Jeremy R.C. Cox, vice president of JetBrokers Inc. believes that respect is everything in the aircraft sales business.
Why did you become an aircraft broker?
“It was never my aspiration, or plan to do so, however I was invited to join JetBrokers back in 1999, while I was selling aviation maintenance, modifications and systems for a St. Louis-based FBO and CRS. I was made part-owner of JetBrokers shortly after coming on board here and I have never looked back. This is a truly amazing sector of the business and general aviation industry. I am ruined for life!
“It is, however, very unfortunate that there is no government oversight, or licensing requirements in-place for professional aircraft brokers. All that is perceived to be required to become an aircraft broker is a pilot’s licence. This is so far from the truth though (in my opinion.) If there was proper licensing in effect, I would be willing to re-qualify ever three-months if necessary.
“The truth is: even though there are hundreds of thousands of people that identify themselves as an aircraft broker, there is probably only two hundred or less individual brokers (not companies) that transact 80 per cent of the total number of aircraft bought and sold every year.
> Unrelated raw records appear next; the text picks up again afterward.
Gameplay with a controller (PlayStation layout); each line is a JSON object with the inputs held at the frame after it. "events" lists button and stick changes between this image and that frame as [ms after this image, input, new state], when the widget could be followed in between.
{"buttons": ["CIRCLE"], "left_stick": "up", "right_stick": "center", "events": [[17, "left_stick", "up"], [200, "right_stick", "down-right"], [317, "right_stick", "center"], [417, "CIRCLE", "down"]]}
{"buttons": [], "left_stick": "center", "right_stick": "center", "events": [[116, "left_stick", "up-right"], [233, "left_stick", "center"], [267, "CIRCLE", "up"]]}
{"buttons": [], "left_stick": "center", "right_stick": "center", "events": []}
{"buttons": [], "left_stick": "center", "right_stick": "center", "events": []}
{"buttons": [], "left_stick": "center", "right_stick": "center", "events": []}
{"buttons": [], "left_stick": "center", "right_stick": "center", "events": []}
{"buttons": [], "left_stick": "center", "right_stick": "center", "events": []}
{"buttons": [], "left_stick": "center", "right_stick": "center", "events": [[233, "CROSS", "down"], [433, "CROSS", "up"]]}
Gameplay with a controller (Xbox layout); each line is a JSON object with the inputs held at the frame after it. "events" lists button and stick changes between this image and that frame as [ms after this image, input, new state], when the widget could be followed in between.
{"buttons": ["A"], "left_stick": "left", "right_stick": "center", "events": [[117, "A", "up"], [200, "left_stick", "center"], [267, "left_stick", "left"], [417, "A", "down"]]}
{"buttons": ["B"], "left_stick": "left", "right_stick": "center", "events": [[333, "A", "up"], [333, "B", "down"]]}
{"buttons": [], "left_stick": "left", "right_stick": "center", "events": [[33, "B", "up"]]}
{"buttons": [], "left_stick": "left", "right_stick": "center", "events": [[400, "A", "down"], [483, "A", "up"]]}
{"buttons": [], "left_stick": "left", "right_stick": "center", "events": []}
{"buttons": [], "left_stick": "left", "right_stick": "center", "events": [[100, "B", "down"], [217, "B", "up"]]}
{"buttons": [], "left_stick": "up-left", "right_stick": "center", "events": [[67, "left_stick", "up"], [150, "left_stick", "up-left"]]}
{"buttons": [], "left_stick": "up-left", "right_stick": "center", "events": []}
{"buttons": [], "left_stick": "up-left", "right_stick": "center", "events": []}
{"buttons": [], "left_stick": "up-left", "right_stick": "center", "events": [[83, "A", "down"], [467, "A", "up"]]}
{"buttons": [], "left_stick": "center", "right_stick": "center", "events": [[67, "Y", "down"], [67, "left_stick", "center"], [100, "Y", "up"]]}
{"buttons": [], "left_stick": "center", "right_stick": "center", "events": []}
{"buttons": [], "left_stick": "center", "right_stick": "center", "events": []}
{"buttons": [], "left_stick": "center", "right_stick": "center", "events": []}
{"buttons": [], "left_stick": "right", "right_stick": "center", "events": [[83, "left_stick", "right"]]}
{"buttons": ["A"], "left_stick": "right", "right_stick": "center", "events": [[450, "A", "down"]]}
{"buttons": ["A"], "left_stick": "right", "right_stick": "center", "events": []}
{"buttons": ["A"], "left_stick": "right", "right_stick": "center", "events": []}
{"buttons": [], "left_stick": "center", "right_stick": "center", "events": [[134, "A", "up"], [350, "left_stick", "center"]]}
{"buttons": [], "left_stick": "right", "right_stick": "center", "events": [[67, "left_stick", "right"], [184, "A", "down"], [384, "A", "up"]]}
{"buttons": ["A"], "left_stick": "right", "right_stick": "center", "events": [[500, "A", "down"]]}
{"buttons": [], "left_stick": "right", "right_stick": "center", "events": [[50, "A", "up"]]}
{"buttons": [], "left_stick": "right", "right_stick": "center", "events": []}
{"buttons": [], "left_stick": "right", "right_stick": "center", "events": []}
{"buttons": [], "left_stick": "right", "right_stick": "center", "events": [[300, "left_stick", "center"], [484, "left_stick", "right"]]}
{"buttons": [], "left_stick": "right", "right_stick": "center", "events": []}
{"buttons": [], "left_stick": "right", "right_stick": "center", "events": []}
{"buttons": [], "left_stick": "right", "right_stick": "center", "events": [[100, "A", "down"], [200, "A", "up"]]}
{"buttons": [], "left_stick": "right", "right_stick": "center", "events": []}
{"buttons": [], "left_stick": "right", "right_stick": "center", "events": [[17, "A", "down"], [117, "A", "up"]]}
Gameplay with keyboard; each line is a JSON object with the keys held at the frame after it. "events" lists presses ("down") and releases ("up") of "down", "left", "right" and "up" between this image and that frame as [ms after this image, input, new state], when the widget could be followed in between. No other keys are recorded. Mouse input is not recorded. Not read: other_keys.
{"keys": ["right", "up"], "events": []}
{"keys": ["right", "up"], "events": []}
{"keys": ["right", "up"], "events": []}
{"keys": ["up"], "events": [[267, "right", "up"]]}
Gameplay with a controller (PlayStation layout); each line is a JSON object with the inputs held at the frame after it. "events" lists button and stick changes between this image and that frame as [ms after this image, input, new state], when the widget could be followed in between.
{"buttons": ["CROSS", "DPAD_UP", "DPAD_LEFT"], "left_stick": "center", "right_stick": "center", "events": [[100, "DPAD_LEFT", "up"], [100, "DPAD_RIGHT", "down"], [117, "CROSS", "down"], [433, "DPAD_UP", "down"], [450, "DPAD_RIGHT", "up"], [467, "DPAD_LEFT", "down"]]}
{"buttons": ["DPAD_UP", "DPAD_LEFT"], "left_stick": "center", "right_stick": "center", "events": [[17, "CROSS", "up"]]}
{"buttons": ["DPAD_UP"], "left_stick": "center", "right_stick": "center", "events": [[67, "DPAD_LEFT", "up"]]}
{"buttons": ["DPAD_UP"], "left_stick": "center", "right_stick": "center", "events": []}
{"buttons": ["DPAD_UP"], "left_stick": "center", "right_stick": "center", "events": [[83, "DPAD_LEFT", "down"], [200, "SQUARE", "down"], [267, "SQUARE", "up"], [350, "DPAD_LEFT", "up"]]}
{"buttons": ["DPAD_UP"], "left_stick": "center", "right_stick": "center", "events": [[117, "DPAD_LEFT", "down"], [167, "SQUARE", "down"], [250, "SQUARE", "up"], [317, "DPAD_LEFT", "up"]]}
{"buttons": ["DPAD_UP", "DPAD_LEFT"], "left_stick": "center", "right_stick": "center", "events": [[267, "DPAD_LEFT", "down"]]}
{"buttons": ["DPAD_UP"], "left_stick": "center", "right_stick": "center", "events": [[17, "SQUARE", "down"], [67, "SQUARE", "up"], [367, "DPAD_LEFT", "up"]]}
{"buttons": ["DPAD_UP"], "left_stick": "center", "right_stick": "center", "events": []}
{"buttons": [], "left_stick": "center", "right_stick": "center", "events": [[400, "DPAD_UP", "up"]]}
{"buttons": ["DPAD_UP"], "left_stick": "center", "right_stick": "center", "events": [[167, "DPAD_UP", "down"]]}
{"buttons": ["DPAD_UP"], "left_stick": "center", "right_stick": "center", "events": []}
So going back to your question, I believe that you can’t really just become a broker, instead you have to either be invited into this business, or you have to have a serious aviation background behind you before you can enter this segment of the aviation industry.”
What was the first aircraft you sold?
“A King Air F90 at JetBrokers. Before that, I did sell a Piper Arrow about 15 years before I was a broker.”
What is your favourite aircraft?
“Goodness what an interesting question, as there are so many. If you push me then I have to say that the Falcon 7X is right at the top of my list.”
Do you have a pilot’s license?
“Yes. Commercial, multi, instrument. I don’t fly much anymore though. I am more active as an A & P, IA….all for fun.”
How many aircraft do you sell per year?
“At JetBrokers we do 30-40 a year. I personally sell anywhere between five and seven. I did do 10 one year.”
Do you think you could sell anything?
“That would be pretty arrogant, don’t you think? The ‘art of the deal’ is to make sure that both parties (buyer and seller) are happy with the transaction. My role as a broker is to educate both parties, add balance to the relationship between both parties and to often act as the grease between the metal-plates, which often the buyer and seller act like they are. I am there to keep communications on an even keel and to prevent any friction that might occur due to personality and perspective differences that each party might have. If I am not knowledgeable and educated – expertly on the product that I am selling – then I can’t do the best job possible, therefore believing that I can sell anything is delusional.”
What is the difference between a good broker and a bad broker?
“Respect, knowledge, ethics, honesty and a firm conviction to always do the right thing. The high-road must always be taken. The only thing that professional aircraft brokers have in this industry is their reputation. You lose this, then you lose everything.”